David Louis Finkel (born October 28, 1955) is an American journalist. He won a Pulitzer Prize in 2006 as a staff writer at The Washington Post. As of January 2017, he was national enterprise editor at the Post. He has also worked for the Posts foreign staff division. He wrote The Good Soldiers and Thank You for Your Service. He is a 2012 MacArthur Fellow.

==Work==
Finkel's book The Good Soldiers describes several months he spent in 2007 as an embedded reporter with 2nd Battalion, 16th Infantry Regiment of the 4th Infantry Brigade Combat Team, 1st Infantry Division, also known as the "2-16 Rangers", as they worked to stabilize a portion of Baghdad.

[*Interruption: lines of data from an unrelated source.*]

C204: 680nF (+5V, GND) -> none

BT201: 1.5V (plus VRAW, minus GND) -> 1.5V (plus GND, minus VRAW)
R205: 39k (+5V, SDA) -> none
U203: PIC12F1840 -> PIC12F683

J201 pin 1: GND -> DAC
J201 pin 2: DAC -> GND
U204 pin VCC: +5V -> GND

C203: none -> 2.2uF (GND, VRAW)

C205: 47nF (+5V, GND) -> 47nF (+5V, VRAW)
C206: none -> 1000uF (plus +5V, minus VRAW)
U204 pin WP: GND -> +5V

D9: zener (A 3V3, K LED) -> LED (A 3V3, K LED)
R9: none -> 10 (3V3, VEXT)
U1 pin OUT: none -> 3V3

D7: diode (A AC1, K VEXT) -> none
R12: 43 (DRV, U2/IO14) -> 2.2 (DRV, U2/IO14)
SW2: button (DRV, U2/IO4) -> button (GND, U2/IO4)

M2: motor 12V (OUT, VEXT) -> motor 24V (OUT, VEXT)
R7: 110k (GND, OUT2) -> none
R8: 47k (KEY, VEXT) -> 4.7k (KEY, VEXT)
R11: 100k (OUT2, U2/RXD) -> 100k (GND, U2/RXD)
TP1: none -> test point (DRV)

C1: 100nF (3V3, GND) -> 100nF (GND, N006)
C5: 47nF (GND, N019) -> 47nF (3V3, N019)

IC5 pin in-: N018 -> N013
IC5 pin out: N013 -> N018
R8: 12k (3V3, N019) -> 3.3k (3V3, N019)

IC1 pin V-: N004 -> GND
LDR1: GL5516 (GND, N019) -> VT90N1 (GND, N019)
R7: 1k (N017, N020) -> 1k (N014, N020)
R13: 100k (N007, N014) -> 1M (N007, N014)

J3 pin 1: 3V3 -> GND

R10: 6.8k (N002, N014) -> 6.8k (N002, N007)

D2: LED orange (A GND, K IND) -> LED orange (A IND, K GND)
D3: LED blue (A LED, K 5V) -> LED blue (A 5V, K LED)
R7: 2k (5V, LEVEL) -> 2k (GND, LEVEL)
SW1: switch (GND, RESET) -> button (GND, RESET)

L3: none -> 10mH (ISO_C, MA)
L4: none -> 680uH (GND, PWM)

The logs of Chelsea Manning's IM chats with Adrian Lamo state that David Finkel was given the Collateral Murder video but did not release it. David Finkel has never publicly disclosed whether he had the video or not. In a washingtonpost.com webchat, he said, "I based the account in my book The Good Soldiers on multiple sources, all unclassified. Without going into details, I'll say the best source of information was being there [in Iraq]." At a February 2013 pretrial hearing, Manning stated that Finkel "was quoting, I feel in verbatim, the audio communications of the aerial weapons team crew." She said, however, that she was "aghast" at Finkel's portrayal of the incident. "Reading his account," she explained, "one would believe the engagement was somehow justified as 'payback' for an earlier attack that led to the death of a soldier."

==Awards==
- 1995 Missouri Lifestyle Journalism Award for a story about racial and class conflict.
- 2001 Robert F. Kennedy Awards for Excellence in Journalism International Print Prize for "Invisible Journeys" about illegal immigration.
- 2006 Pulitzer Prize for Explanatory Reporting, citing "his ambitious, clear-eyed case study of the United States government's attempt to bring democracy to Yemen."
- 2010 Cornelius Ryan Award for The Good Soldiers.
- 2010 J. Anthony Lukas Book Prize for The Good Soldiers.
- 2013 National Book Critics Circle Award (Nonfiction) shortlist for Thank You for Your Service
- 2014 Erikson Institute Prize for Excellence in Mental Health Media (awarded by the Erikson Institute of the Austen Riggs Center) for his investigative reporting at The Washington Post.

==Education==
Finkel earned a Bachelor's degree in broadcasting from the University of Florida in 1977.

==Personal life==
He lives in the Washington, D.C., area.